TASK DESCRIPTION:
Resume the essay on Essentialism for founders, starting right after its last sentence.

SELECTED TEXT:
☆ ☆ ☆ ☆

The Invitation to Pause

Essentialism begins with a simple but radical truth: if you don’t prioritize your life, someone else will. And for founders, that truth hits differently. Because when you’re the one building the thing, every pull on your time can feel like a lifeline. Like something you should say yes to. But the invitation of Essentialism is to pause—to slow the swirl, silence the noise, and choose on purpose.

I remember when I first started pulling back from “shoulds.” I had just come off of a string of major projects. The kind where everything felt urgent and everyone needed something. My days were filled, my nights were short, and my mind was spinning. But the real cost wasn’t just fatigue—it was that I couldn’t hear myself think. And if I couldn’t hear myself, how could I possibly lead anyone else?

McKeown reminds us that we always have a choice. And that clarity doesn’t come from pushing harder—it comes from stepping back.


The Essentialist Mindset

Essentialism teaches us that almost everything is nonessential.

The Essentialist doesn’t just manage their time better—they see the world differently. They understand that almost everything is noise. That the value of something isn’t in how loud it shouts for attention, but in how deeply it aligns with purpose.

McKeown calls it “the disciplined pursuit of less, but better.” And he’s clear—this isn’t about doing nothing. It’s not about minimalism for aesthetic’s sake. It’s about becoming radically selective about what we give our time, energy, and attention to. Because everything has a cost. Especially in leadership.

In my work with founders, I see this all the time. So many brilliant minds, pulled in ten different directions, trying to do it all—and burning out in the process. But the most grounded leaders I know have something in common: they’re willing to disappoint others in order to stay true to what really matters. That’s not selfishness. That’s stewardship.

The most successful founders I know aren’t the ones chasing everything. They’re the ones who know what to ignore.


The Trap of Reactive Leadership

One of the things I’ve noticed—whether I’m coaching a founder through brand strategy or helping a leadership team realign—is how easy it is to fall into reaction mode. The client needs this. The platform changed that. A competitor launched something new. The team has questions. The inbox is full.

And suddenly, a day that started with purpose ends in pure reaction. No time to think. No space to lead. Just survival.

McKeown’s message lands hard here: if you don’t prioritize your life, someone else will.

The same is true for your company. If leadership doesn’t clearly define what’s essential, the market, the team, the product backlog, and even well-meaning advisors will define it for you.

The Four Shifts of Essentialism

McKeown breaks Essentialism down into four parts—each one deeply relevant to the founder journey.

1. Essence: Choice Over Default

This is where it begins: recognizing that we always have a choice. Even when the calendar is full, even when expectations are high. The Essentialist sees every commitment as a conscious decision—not a default.

McKeown writes that “if it isn’t a clear yes, it’s a clear no.” That one sentence became a filter for my decisions, and honestly, for my peace. Not everything needs to be acted on. Not every email needs to be answered. Not every idea needs to be built. Sometimes the most courageous thing we can do is delete the thing that no longer aligns.

☆ ☆ ☆ ☆

ENTRIES SUPPLIED:
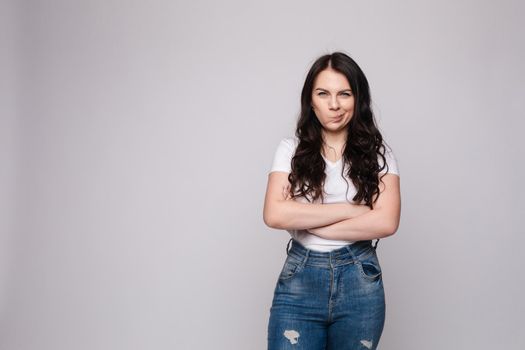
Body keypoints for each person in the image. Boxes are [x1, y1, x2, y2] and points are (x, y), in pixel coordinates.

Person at [263, 51, 401, 350]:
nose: (334, 105)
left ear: (358, 99)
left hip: (360, 280)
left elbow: (386, 222)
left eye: (344, 94)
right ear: (310, 100)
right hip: (301, 278)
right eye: (323, 93)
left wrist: (307, 217)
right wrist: (353, 210)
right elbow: (274, 215)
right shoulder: (290, 150)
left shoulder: (380, 154)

☆ ☆ ☆ ☆

REPLY:
Elimination creates energy. It restores momentum. And it re-centers the mission when things start to drift.

2. Explore: Make Space to See Clearly

We often treat stillness as a luxury. For founders, it’s essential.
This part of the book speaks to the power of reflection—taking time to pause, observe, and actually discern what matters.

Because without space, everything feels urgent. And when everything is urgent, the important gets buried.

Some of my best ideas—my most strategic shifts—came not during a launch or a sprint, but in quiet. On walks. In early mornings. In deep, uninterrupted thought. But creating that space isn’t accidental. It’s a discipline. One most founders have to fight to protect.

3. Eliminate: Let Go Without Guilt

Here’s where it gets uncomfortable. Because it’s not enough to know what matters. Essentialism asks us to remove what doesn’t. And not just the obvious clutter—the deep, emotional commitments. The projects we’ve outgrown. The ideas we keep trying to fix because we once believed in them.

There’s a story I often share when coaching startup founders. One season, I looked at my calendar and realized that even though everything on it was technically “mine,” almost none of it reflected who I wanted to be. I had filled my days without leaving any space to build what I deeply cared about. I had to eliminate ruthlessly. Not because I didn’t care. But because I did.

This shift is especially critical for founders. Because the ability to say no—clearly, confidently, and without guilt—is what creates the space to build something meaningful.

4. Execute: Design for Ease, Not Grind

The last part of McKeown’s framework is about execution—but not in the way we’re taught to think about it. It’s not about pushing through. It’s about making space so that the essential becomes the path of least resistance. Routines. Rituals. Boundaries. These aren’t tools for control—they’re tools for clarity.

Execution in Essentialism isn’t about force. It’s about flow. It’s designing systems, habits, and routines that make the right actions automatic—and the wrong ones harder to slip into.

For me, this has looked like reimagining how I spend my mornings. How I structure my team. How I design workflows not just for efficiency, but for energy. Because execution isn’t just about getting things done—it’s about doing the right things, in the right way, with the right rhythm.

And that rhythm is sacred.

Why This Matters Now

Founders are in a moment. We’re questioning old models of hustle. We’re craving something more sustainable, more human, more true. Essentialism doesn’t promise overnight results. It offers something better: a way of building that’s rooted in depth, not just scale.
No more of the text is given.